When I was in high school in Fort Worth, TX, my friend Tom Paul Grissom told me about this theater company somewhere off Highway 80 (I was never quite sure of the exact location) where he volunteered. If I remember correctly, he'd worked on Hip Pocket Theatre's adaptation of Tarzan (in looking at their history, it must have been the 1978 production); I think he also told me about a production that he'd seen called The Lake Worth Monster. As a teenager, my theater-going was pretty much limited to the press passes my father got to see the summer musicals at Casa Mañana (which always seemed to be Ruta Lee in The Unsinkable Molly Brown... even when it wasn't), Shakespeare plays in Trinity Park (which I loved) and productions at our church (where I performed in what is possibly the most ill-conceived musical ever, adapted from the film of The Robe—would I joke about something like that?); the stuff Hip Pocket was doing, as Tom Paul described it to me, was nothing like any theater I'd ever seen. I mean, I'd never heard of anyone using puppets or ritualized movement in a play! It all just sounded too weird for me.

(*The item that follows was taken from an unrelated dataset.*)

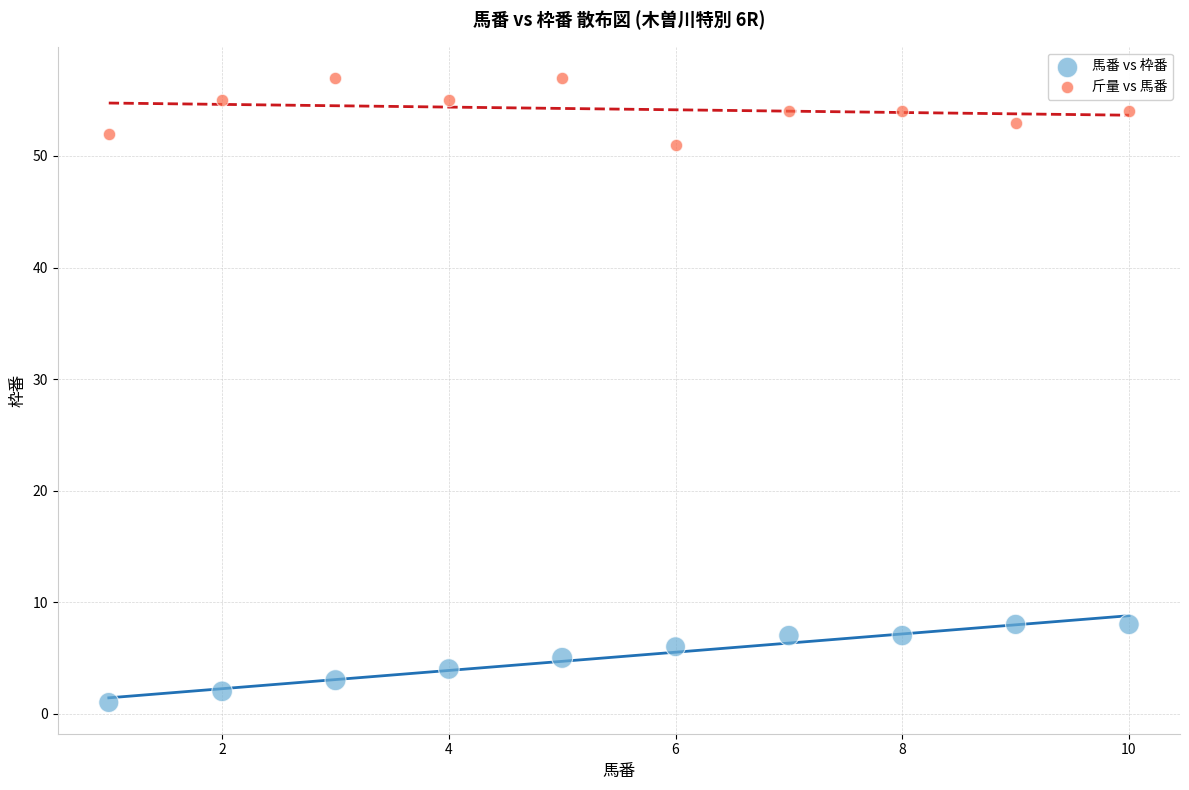

Across all data points, what is the range of Y values (max minus min)?

56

As a result of my youthful ignorance, I missed out on Hip Pocket productions throughout my high school and college years. By the time I fully appreciated what Johnny Simons was doing on the outskirts of town, I was already living in New York and my visits home never seemed to coincide with a performance. Finally, in 2003, Catherine and I were in Fort Worth and able to make time to see a play at the Oak Acres Amphitheatre (their last season in that space): Bad Girls in the Big City. As we had expected, the show was a blast—a campy, noirish B movie send-up—the rustic little outdoor theater among the trees was enchanting, and we both left that evening wishing we'd tried to get involved with the company when we'd lived in town.
This past weekend, Fort Worth came to HERE Arts Center in New York. Trio Molemo!, a series of short musical numbers and performance pieces created and performed by Johnny and his daughters, Lorca and Lake, is a delightful and incredibly sweet production. The content for the evening is relatively light and there's no through line tying the pieces together apart from a few home movies of Simons family outings around Fort Worth—at the lake, to the Botanical Gardens; these brief reality moments, all shot by Johnny, provide the show with a warm, affectionate fatherly perspective. Each family member has personal moments in the spotlight: Johnny accompanies himself on the piano to sing a few original songs, Lorca performs a monologue she wrote and a solo dance, Lake has a Lecoq-ish clown sketch and a lovely puppet/movement piece in which she becomes a soaring bird. But the real draw, the moments that make Trio Molemo! a unique theater experience, are the pieces with all three of the Simons together: they are remarkably graceful and gifted physical performers, they take such obvious joy in these shared moments, and their joy readily infects the audience.
In many non-traditional performances, the artists' strive to divorce the characters or the events from any emotional experiences and, very often, this approach is effective and appropriate for the work. It was nice to be reminded that human beings are capable of connecting with one another—that, occasionally, we really do need one another. That it was demonstrated here by three family members only made the experience richer and more full for me.